-- TEXT SEGMENT follows --

Friday, April 29, 2016


Walt McDougall's This is the Life: Chapter 14 Part 2

This is the Life!


Walt McDougall

Chapter Fourteen (Part 2) - It's a Long Lane that has No Turning

If anything out of the ordinary happens to the average dumb-bell, it's a miracle; if it happens twice to a scientist, it's a queer coincidence; if it happens thrice to a philosopher, it's a Law of Nature. Now, being dumb-bell, scientist and philosopher, I came to the conclusion that my experience of the newspaper game, as it is called, was about what happens to all of its players who are not crooks or rabbits, and I did as most of them do, tried something else.
I rented an office on Broad Street and established an advertising business under the cheeky title of "The Brain Shop," which very likely scared away as much business as it brought. Then there came to me a partner, whereby hangs a tragic tale. A well-known local politician, Clayton Erb, who had been Insurance Commissioner, a man of very wide acquaintance, offered to buy a half-interest in the Brain Shop, a proposition that was very acceptable inasmuch as it would relieve me of the outside work.

I thus became a sort of advertising counsel to several corporations, for one of which I produced a monthly colored comic paper of four pages [I believe McDougall is referring to the publication Giggles here -- Allan], several department stores and merchants, and in order to provide an outlet for my still exuberant energy, for I was only fifty years old, and still devoid of wisdom teeth, I started a little weekly called Sketches that sold about 2,400 every week right in the business section, handled by newsboys alone. I am now inclined to suspect that this would eventually have been my most profitable and pleasing means of support. Incidentally, I made a few cartoons for the Telegraph.

Late one Summer day Erb came into the office and said: "I will hand you a check for three thousand five hundred dollars in the morning. I am hurrying for my train now and can't stop. I am going to get a divorce from my wife and we will settle the matter tonight."

He lived out of town on a fair-sized estate called "Red Gables" from which the tragedy took its name. Next morning, as I entered the train at Pleasantville, somebody remarked: "That was awful about Clayton Erb, wasn't it?" I asked what he meant, and he handed me the morning paper. Erb had been killed by his wife as he rose from the dinner table. The trial attracted widespread attention, but Mrs. Erb was acquitted.

-- TEXT SEGMENT concluded --
-- AVAILABLE DATA follows --

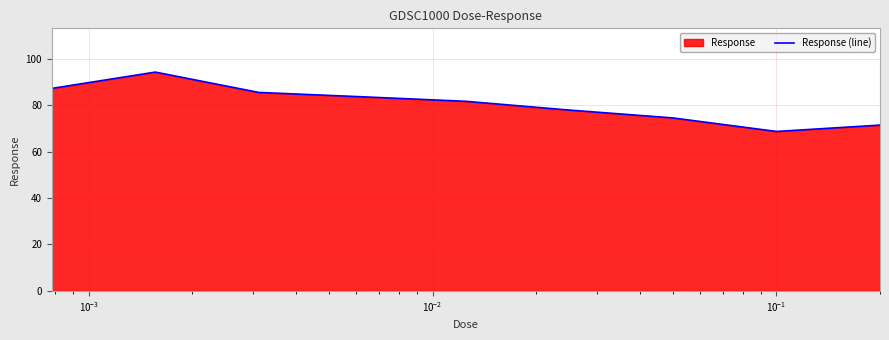

What is the difference between the maximum and minimum values?

25.6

-- AVAILABLE DATA concluded --

» **EXERCISES TO COMPLETE**:
(a) Summarize the chapter excerpt in two sentences.
(b) Answer these questions using the chapter excerpt:
(i) What title did McDougall give his advertising business?
(ii) About how many copies of Sketches sold each week?
(iii) At what place did McDougall board the train on the morning he learned of Erb's death?
The data that comes before this note was taken from a separate source.

» **RESPONSES**:
(a) After leaving newspaper work, McDougall opened an advertising business on Broad Street called "The Brain Shop," took on former Insurance Commissioner Clayton Erb as a half-owner, and also started a weekly called Sketches. One evening Erb said he was going home to settle a divorce with his wife, and she killed him as he rose from the dinner table, though she was later acquitted at trial.

(b)
(i) "The Brain Shop"
(ii) About 2,400
(iii) Pleasantville